(TEXT PROVIDED Opens)

Publication date: Nov 23, 2006 10:38:09 AM

New government policies designed to safeguard children could put them at increased risk by diverting resources and creating a surveillance culture where parents are sidelined, according to a new report by Foundation for the Information Policy Research (FIPR).


The report, ‘Children’s Databases: Safety and Privacy’, whose authors include UCL's Dr Ian Brown, is published today by the Information Commissioner. It analyses the databases being built tocollate information on children in education, youth justice, health, social work and elsewhere. These systems are linking up through the new Information Sharing Index.

The government hopes that sharing information on children will improve child welfare in the UK and reduce the incidence of serious child abuse such as in the Climbié case.

However, the report's authors point out that extending Britain’s child protection systems – from the 50,000 children at substantial risk of serious harm to the 3–4 million children with some health, education or other welfare issue – means that child protection will receive less attention.

They also conclude that the systems will intrude so much into privacy and family life that they will violate data protection law and human rights law.

They list five main concerns with the current policy:

1. The new strategy will divert resources and attention away from frontline services;

2. The government hopes that sharing information from health, education, social care and youth justice systems will enable it to predict which children will become criminals. But predictions can be highly fallible, and labelling children can stigmatise them. Children fingered by the computer as ‘bad’ may find that their teachers have lower expectations, while policemen may be more likely to treat them as suspects rather than witnesses;

3. Moving responsibility from teachers, doctors and social workers to a central system will also erode parental responsibility. Parents and children’s views will be more easily sidelined. The policy involves micromanaged targets for every child, with responsibility for achieving them placed on children’s services, rather than parents – even down to meeting ‘performance indicators’ about the amount of fruit and vegetables eaten and participation in voluntary work;

4. Children will be bullied into providing intrusive data on themselves, their parents and friends without proper safeguards, and into giving their ‘consent’ to widespread data sharing without involvement of their parents, in contravention of the law;

5. Families’ privacy and autonomy will be corroded as the government puts them under surveillance. The new policy will treat all parents as if they cannot be trusted to bring up their children and to ask for help if and when needed.

(TEXT PROVIDED Closes)
(DATASET EXTRACT Opens)

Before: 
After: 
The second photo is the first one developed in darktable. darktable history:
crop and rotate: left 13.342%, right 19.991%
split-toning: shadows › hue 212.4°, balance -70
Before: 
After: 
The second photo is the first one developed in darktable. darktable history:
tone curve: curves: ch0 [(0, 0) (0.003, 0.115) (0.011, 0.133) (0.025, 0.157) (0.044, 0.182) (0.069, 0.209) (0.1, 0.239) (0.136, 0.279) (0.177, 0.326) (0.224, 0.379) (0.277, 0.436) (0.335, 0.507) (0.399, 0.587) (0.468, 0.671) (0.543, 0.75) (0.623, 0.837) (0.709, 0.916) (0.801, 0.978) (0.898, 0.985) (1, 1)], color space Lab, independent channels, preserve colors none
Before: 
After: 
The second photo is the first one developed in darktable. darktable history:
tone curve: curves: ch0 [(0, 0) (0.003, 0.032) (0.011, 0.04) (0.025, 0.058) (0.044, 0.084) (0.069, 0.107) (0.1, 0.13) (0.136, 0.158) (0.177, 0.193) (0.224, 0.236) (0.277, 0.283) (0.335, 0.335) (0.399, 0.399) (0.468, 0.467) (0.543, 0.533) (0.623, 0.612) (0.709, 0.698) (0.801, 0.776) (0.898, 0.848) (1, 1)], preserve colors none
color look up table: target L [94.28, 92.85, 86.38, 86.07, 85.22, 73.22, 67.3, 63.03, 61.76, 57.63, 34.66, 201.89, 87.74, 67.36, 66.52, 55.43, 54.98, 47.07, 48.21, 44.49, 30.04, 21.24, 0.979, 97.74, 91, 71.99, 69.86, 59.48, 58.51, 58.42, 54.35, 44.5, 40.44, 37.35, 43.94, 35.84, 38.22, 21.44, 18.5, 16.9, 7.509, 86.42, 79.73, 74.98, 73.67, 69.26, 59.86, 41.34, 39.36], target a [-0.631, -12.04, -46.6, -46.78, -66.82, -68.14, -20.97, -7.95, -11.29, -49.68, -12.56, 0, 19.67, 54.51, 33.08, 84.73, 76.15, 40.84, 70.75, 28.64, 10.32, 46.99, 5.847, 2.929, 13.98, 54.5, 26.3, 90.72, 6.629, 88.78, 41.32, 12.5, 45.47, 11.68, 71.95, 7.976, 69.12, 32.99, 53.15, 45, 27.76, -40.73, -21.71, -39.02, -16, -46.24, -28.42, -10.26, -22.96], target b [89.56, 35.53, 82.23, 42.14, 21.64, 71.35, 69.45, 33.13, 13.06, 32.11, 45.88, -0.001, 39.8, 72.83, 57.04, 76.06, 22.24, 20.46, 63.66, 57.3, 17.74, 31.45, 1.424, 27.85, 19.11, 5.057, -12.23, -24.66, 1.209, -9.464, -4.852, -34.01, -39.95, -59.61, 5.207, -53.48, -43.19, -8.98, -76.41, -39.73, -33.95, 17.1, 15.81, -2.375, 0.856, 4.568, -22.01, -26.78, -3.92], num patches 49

(DATASET EXTRACT Closes)

TASKS TO CARRY OUT:
[A] Answer these questions from the text about the children's databases report.
(i) Who publishes the report?
(ii) How many children are described as being at substantial risk of serious harm?
(iii) What two things do the "performance indicators" named in the list of concerns measure?
[B] Write a continuation of the article on the children's databases report, beginning after its final sentence.

RESPONSES:
[A]
(i) The Information Commissioner.
(ii) 50,000.
(iii) The amount of fruit and vegetables eaten and participation in voluntary work.

[B]
Dr Eileen Munro, of the London School of Economics, said: “When dealing with child abuse, we do need to override privacy. But the new policy extends this level of intrusion into families that are not even suspected of abusing their children, and to all concerns about children’s development. It will also over-stretch scarce resources, damage parents’ confidence and divert services from focussing on real cases of abuse.”

Director of Action on Rights for Children Terri Dowty said: “Offering services that support families is highly desirable, but you need to listen to parents and children in order to understand their problems. As it is, the Government proposes to take the child protection system and apply it to all aspects of children’s health and welfare needs, when the system doesn’t have the needed resources anyway. We also don’t want a surveillance system that forces professionals to be defensive and suspicious, and make clumsy risk assessments.”

Professor Douwe Korff, of London Metropolitan University, added: “The proposed surveillance system is contrary to the basic principles of data protection and human rights law. It replaces professional discretion (in both meanings of the word) with computerised assessments of human behaviour that are inherently fallible. The system violates private and family life and intrudes on children’s rights without justification. The Government’s aims are laudable – but this is not the way to go about achieving them.”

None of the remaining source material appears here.